Following the diagnosis McCauley’s parents Wayne and Catherine Riley are calling for all babies to automatically be tested for the condition at birth.
The couple said they are hoping a bone marrow transplant will give Cody and Rory a chance of a long and normal life as their conditions have been caught early.
Already bone marrow from his sister Chelsea has stabilised Cody’s condition and a transplant is also planned for five-month-old Rory.
However it is not a cure and it is not known how long the stabilisation effect will last.
The family were able to enjoy a family holiday with ‘Mac’ in Florida last year, where he swam with dolphins before the condition took away his mobility.
When they returned, tests carried out on the family showed Cody had the same genetic condition, which only affects boys.
The Riley’s 16-year-old daughter Jade also underwent tests with her brother and two sisters. The tests found that she was not only a carrier for the genetic condition, but that the child she was pregnant with was affected. Sisters Gemma, 25, and Chelsea, 16 do not carrry the gene.
A bone marrow match for five-month-old Rory has been found on the donor’s register, which can used to halt symptoms before they appear, usually at the age of two onwards.
Jade, 17, who lives with partner Drew Farquhar, 23, said: “It was a difficult time.
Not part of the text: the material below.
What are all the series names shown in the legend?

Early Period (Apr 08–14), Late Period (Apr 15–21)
A counsellor said it would be best to terminate, but I felt he deserved a chance. Knowing so early makes a huge difference.”
Doctors say little can be done to help McCauley as the disease has progressed to the point where it affects his brain.
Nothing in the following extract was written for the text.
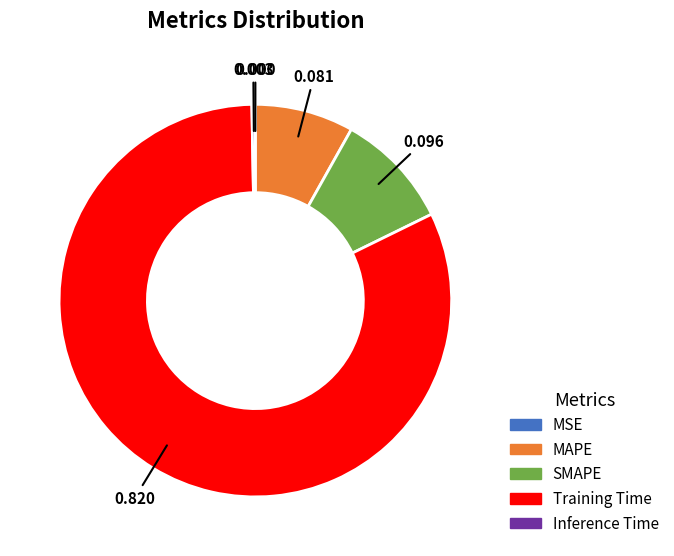

Does any single category account for the majority?

Yes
Mum Catherine said: “Mac is still here with us, and he understands every word we say. People don’t understand how he can communicate with us when he has no speech or sight. I just tell them that we are his parents and we just know when he hears us and what he wants.
“We are glad for every minute we have with him.”
Dad Wayne said: “We take him out in his chair and it is hard when people stare. They assume he was always like this. If people are curious we would rather they asked.”
The genetic condition, which means McCauley has a life expectancy of months to a few years, affects one in 30,000 children in the UK. Cody has full mobility but tires easily.
Wayne said: “What gives us strength is that Mac never complains or gets upset. We don’t moan because he doesn’t.
“We don’t know what is going to happen or when, so we make every day count and this will be an extra special Christmas.
“The decorations went up early and they will stay up a month longer because my kids love Christmas. We will all be together as a family this year.
“When this happenend, I’d never heard of the condition, and hardly anyone you speak to has. They do loads of tests on new borns, and they need to do one for ALD.
“Initially Catherine was seen as an overprotective mother, but she pushed it and Mac’s diagnosis has given the other two a chance.
“We are just hoping something can be found to beat this thing. Even for Mac. We still hope for a miracle every day.”
ALD is an inherited recessive genetic disorder linked to the X chromosome. The disorder leaves the body unable to break down fat molecules, which build up and damage nerve cells in the brain and spinal cord.
ALD usually appears between the ages of four and eight. Those affected will usually become totally disabled in six months to two years.
The family are also raising funds for charity ALD Life at www.justgiving.com/McCauley-Riley.